I moscioli invece sono le cozze o meglio mitili (Mytilus galloprovincialis), “selvaggi”; quelli cioè che si riproducono naturalmente sei-sette volte l’anno e vivono attaccati agli scogli sommersi della costa del Conero. La zona di pesca del mosciolo è su uno scoglio lungo un chilometro, il trave, fino agli scogli delle due sorelle a Sirolo. È un alimento buono da un punto di vista organolettico, pulito perché la sua raccolta rispetta l’ambiente. Le ricette più tipiche sono gli spaghetti con i moscioli o moscioli alla marinara.

Il Caffè del Marinaio

Bevanda tipica dalle origini antiche della tradizione marinaia e usatissima come digestivo di fine pasto o per scaldarsi nelle fredde giornate invernali.

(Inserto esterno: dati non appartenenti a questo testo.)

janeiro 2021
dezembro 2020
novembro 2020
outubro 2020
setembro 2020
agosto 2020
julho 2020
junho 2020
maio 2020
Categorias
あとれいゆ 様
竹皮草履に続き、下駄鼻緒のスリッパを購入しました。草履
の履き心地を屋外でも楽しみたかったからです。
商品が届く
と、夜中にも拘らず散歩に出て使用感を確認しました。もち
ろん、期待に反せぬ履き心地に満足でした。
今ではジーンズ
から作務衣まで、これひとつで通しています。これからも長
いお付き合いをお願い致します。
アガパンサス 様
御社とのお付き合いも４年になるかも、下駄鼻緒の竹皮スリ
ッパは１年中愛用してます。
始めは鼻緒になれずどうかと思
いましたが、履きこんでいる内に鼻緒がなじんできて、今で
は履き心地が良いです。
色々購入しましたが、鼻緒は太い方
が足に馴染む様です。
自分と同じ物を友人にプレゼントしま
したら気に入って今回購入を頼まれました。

Questa bevanda veniva preparata a bordo delle imbarcazioni nelle giornate di pesca più fredde, aggiungendo al caffè bollente della moka vari alcolici, che non mancavano mai a bordo. I più gettonati erano sicuramente il rum e distillati a base di anice.

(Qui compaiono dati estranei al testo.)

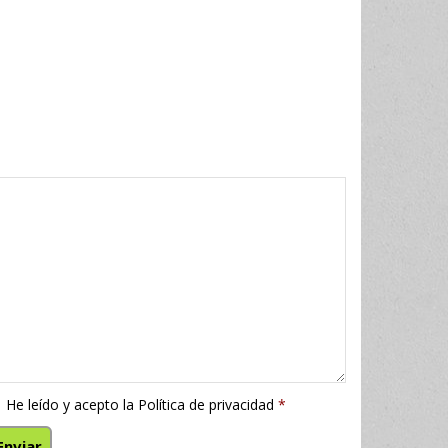
He leído y acepto la
Política de privacidad
*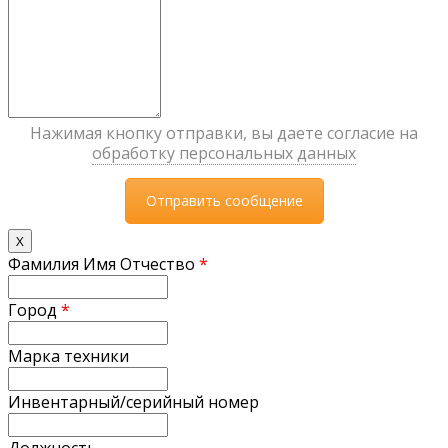
Нажимая кнопку отправки, вы даете согласие на
обработку персональных данных
X
Фамилия Имя Отчество
*
Город
*
Марка техники
Инвентарный/серийный номер
Должность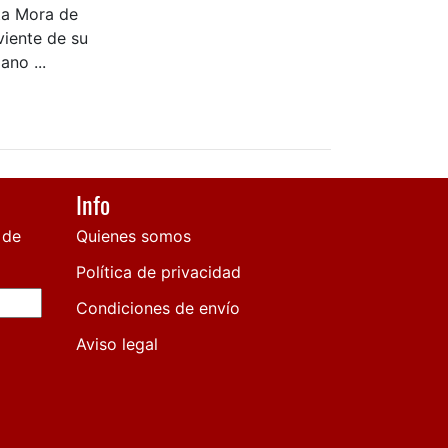
ta Mora de
viente de su
ano ...
Info
 de
Quienes somos
Política de privacidad
Condiciones de envío
Aviso legal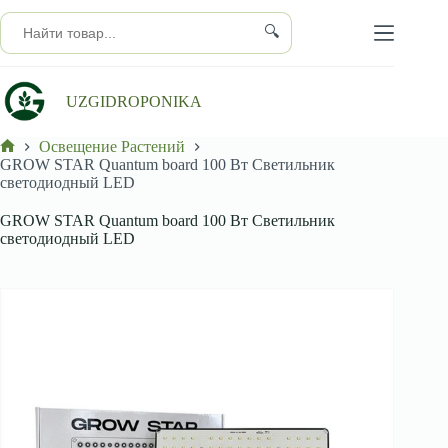
Перейти
к
🔍
сути
UZGIDROPONIKA
Освещение Растений
Главная
GROW STAR Quantum board 100 Вт Светильник
светодиодный LED
GROW STAR Quantum board 100 Вт Светильник
светодиодный LED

L’Adriatico nel piatto si chiama brodetto

Quella del brodetto è una tradizione culinaria antica, esiste da quando esistono i pescatori. Un apprezzato piatto marinaro che ha costituito per secoli il principale, se non l’unico, pasto dei pescatori.

La sua origine, prettamente popolare, deriva dall’abitudine dei marinai dell’Adriatico di cucinare a bordo quella parte del pescato che non poteva essere destinato al mercato, sia per la qualità poco richiesta, sia per la piccola taglia che per l’esigua quantità. Il brodetto ha come caratteristica l’utilizzo di molte qualità di pesce, almeno nove o dieci che, in genere, variano a seconda della stagione in cui si ha modo di assaporare il piatto: seppia, merluzzo, gallinella, palombo, pesce prete, scorfano, tracina, cicala, coda di rospo, sogliole, triglia, razza, pesce San Pietro. Diverse le ricette con lo stesso nome di “brodetto marchigiano” al quale si ha l’abitudine di aggiungere il nome del porto o porticciolo della costa, così d’avere: brodetto all’anconetana, alla sambenedettese, di Porto Recanati, di Fano, ecc… Esiste una versione in bianco e una con i pomodori rossi, una con i pomodori verdi e una con l’estratto di pomodoro, ci sono brodetti conditi con l’aceto e altri con il vino… Il comune determinatole per tutti è che tutti, alla base, hanno del pesce di qualità e freschissimo. Dite la verità vi è venuta l’acquolina!?